Analysis of complex formation and immune response of CFP-10 and ESAT-6 mutants.

Abstract ESAT-6 and CFP-10 form a 1:1 heterodimeric complex which contributes to the virulence of Mycobacterium tuberculosis H37Rv. Based on the structure of CFP-10–ESAT-6 complex, we have selected four point mutations each of CFP-10 and ESAT-6 and have analyzed complex formation for the 25 possible combinations between wild-type and mutant CFP-10 and ESAT-6 proteins. We observed that the mutations L25R or F58R of CFP-10 and L29D or L65D of ESAT-6 lead to disruption of complex formation. We have evaluated the immunogenic responses of the wild-type and mutant CFP-10 and ESAT-6 proteins, the wild-type CFP-10–ESAT-6 complex, six complex-forming and two non-complex-forming combinations of wild-type/mutant CFP-10 and ESAT-6 proteins. CFP-10 mutants I21R, L25R, and W43R were found to have better immunogenic potential than wt-CFP-10, while none of the ESAT-6 mutants were better than wt-ESAT-6. Very interestingly, we have discovered that the non-complex-forming mixture of CFP-10-I21R and ESAT-6-L29D gives a strong immunogenic response.

» **Data under study**
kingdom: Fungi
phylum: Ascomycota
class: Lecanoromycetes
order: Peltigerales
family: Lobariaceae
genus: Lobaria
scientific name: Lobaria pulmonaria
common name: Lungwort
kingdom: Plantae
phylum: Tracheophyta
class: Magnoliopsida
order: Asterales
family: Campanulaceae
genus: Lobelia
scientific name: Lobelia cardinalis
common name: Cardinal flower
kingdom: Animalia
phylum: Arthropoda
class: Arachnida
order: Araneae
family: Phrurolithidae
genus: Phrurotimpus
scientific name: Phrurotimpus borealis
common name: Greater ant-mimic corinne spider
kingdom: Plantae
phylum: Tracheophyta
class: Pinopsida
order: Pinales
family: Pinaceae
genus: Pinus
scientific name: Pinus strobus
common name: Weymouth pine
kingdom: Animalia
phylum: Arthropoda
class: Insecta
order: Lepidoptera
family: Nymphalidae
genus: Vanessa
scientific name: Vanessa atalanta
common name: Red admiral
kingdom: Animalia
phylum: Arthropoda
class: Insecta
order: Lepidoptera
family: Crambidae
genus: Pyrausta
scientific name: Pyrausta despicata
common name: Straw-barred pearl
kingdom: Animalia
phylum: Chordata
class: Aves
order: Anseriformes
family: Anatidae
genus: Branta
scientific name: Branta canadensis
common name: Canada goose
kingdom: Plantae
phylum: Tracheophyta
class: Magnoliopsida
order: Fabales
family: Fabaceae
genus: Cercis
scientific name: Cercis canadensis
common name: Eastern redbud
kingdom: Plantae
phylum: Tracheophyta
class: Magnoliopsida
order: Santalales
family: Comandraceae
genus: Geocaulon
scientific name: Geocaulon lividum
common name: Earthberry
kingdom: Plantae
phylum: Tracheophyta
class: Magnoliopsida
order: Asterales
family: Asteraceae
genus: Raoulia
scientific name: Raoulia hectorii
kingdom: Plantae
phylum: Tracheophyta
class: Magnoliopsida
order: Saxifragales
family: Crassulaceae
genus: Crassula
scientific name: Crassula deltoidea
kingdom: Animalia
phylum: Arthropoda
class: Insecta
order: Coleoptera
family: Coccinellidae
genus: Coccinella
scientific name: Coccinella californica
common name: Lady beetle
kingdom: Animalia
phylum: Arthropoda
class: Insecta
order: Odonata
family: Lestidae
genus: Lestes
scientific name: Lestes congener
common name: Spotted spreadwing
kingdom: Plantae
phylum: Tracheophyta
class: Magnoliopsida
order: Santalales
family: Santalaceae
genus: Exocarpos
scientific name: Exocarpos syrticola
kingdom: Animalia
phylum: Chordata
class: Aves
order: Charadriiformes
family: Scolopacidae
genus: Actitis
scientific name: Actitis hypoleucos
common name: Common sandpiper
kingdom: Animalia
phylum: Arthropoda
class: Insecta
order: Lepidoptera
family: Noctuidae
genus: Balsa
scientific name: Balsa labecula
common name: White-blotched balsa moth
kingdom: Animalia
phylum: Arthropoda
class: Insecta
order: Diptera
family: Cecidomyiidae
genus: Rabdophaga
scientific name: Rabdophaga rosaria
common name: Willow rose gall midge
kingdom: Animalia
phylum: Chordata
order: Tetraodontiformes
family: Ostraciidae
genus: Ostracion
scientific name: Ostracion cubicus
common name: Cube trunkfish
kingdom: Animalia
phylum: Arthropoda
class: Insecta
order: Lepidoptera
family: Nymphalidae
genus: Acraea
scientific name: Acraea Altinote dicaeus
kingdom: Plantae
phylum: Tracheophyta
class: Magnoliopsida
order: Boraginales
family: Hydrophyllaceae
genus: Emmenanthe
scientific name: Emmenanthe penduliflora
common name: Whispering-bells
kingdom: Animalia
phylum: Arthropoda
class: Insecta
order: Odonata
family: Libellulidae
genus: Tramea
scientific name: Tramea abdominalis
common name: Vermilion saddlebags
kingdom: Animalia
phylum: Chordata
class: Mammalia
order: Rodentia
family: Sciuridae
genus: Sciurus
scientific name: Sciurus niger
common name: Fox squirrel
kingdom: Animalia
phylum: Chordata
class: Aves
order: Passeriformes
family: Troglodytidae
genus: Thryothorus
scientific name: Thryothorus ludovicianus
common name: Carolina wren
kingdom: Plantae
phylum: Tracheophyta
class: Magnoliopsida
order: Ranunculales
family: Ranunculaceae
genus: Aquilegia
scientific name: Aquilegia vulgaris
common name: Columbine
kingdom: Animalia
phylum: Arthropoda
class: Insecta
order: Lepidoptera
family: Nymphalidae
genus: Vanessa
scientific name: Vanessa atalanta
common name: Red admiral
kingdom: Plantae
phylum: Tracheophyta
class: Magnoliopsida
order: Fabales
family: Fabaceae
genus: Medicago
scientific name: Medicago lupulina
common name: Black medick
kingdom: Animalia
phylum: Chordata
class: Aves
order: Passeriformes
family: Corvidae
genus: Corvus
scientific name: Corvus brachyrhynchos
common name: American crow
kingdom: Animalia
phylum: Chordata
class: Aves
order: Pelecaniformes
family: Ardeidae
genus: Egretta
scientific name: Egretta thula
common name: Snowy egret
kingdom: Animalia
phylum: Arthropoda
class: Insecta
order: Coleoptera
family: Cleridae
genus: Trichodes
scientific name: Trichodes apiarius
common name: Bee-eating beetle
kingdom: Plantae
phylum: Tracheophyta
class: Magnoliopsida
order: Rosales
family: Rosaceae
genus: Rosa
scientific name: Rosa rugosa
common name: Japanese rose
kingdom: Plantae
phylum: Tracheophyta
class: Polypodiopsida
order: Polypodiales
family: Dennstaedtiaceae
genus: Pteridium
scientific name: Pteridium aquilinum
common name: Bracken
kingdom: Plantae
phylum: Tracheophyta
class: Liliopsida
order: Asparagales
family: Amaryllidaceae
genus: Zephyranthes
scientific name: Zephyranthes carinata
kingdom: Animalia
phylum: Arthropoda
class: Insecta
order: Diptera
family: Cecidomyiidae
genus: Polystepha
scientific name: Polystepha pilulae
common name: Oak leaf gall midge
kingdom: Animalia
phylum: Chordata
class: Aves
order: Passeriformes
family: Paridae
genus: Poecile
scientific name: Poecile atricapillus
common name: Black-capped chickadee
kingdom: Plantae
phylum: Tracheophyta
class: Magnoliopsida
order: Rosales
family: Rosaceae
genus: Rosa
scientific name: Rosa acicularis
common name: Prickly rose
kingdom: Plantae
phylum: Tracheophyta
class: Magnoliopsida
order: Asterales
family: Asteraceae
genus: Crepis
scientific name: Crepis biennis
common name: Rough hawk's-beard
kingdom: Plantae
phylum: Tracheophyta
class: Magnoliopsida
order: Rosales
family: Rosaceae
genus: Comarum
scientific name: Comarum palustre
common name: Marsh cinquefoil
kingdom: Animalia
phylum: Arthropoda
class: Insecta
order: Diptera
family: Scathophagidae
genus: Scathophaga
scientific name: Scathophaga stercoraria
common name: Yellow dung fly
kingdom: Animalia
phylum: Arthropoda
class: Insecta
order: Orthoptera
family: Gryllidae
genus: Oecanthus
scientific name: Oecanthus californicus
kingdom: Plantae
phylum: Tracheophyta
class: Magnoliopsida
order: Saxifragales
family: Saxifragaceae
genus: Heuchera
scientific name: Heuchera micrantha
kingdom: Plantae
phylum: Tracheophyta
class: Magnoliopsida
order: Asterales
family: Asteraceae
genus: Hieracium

» **What the task requires**
Please translate this sentence from the abstract on CFP-10 and ESAT-6 mutants into Spanish: "We observed that the mutations L25R or F58R of CFP-10 and L29D or L65D of ESAT-6 lead to disruption of complex formation."

» **Answer to the problem**
Observamos que las mutaciones L25R o F58R de CFP-10 y L29D o L65D de ESAT-6 provocan la disrupción de la formación del complejo.